Eva Sopher, Edith Piaf, Bibi Ferreira. Três mulheres mágicas reunidas num único corpo
ALCY CHEUICHE
Escritor
Entremos no teatro. Porque hoje é sábado. No saguão, o povo olha avidamente todos os detalhes. Olhares de namorado, olhares de proprietário. Os mais jovens se surpreendem com o recheio saboroso do prédio. Construído num tempo em que se investia largamente em cultura. Tempo em que o casario baixo deixava ver daqui o Rio Guaíba e seus veleiros. Tempo dos grandes bigodes e do hábito de honrar cada um dos seus fios.
Subamos as escadas. Placas de bronze recordam velhos feitos teatrais. Um piano de cauda domina o foyer. Quadros de Di Cavalcanti, Glauco Rodrigues, Scliar, embelezam as paredes. Aberta a porta do camarote, o interior do teatro lembra uma miniatura da Ópera de Paris. Piscamos para o imenso lustre e ficamos a contemplar o público que lota plateia e galerias. O primeiro público após 10 anos de silêncio.

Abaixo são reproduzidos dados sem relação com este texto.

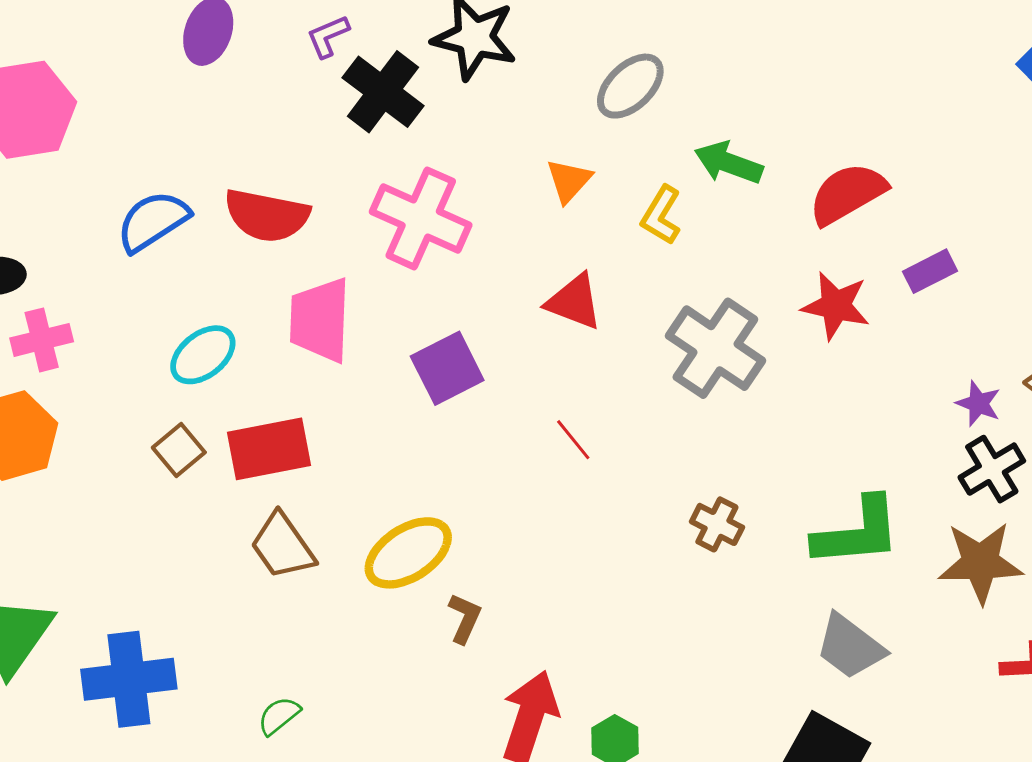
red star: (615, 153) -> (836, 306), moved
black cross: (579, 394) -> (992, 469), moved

Apagam-se as luzes. Durante duas horas, vivemos a maior interpretação da carreira de Bibi, a filha do grande Procópio Ferreira. O avatar de Bibi e Piaf. De forma tão absoluta, tão convincente, como se estivesse em outro corpo a alma errante da cantora imortal. Emocionado até as lágrimas, revejo Paris no dia da morte de Edith Piaf. E entendo afinal toda a mágoa da cidade que a perdeu.
Eva Sopher, Edith Piaf, Bibi Ferreira. Três mulheres mágicas reunidas num único corpo. O corpo do Theatro São Pedro, que acaba de ressuscitar. E que morrerá aos poucos, junto com seu irmão mais novo, se não dermos a eles o mesmo amor que Eva sempre lhes deu.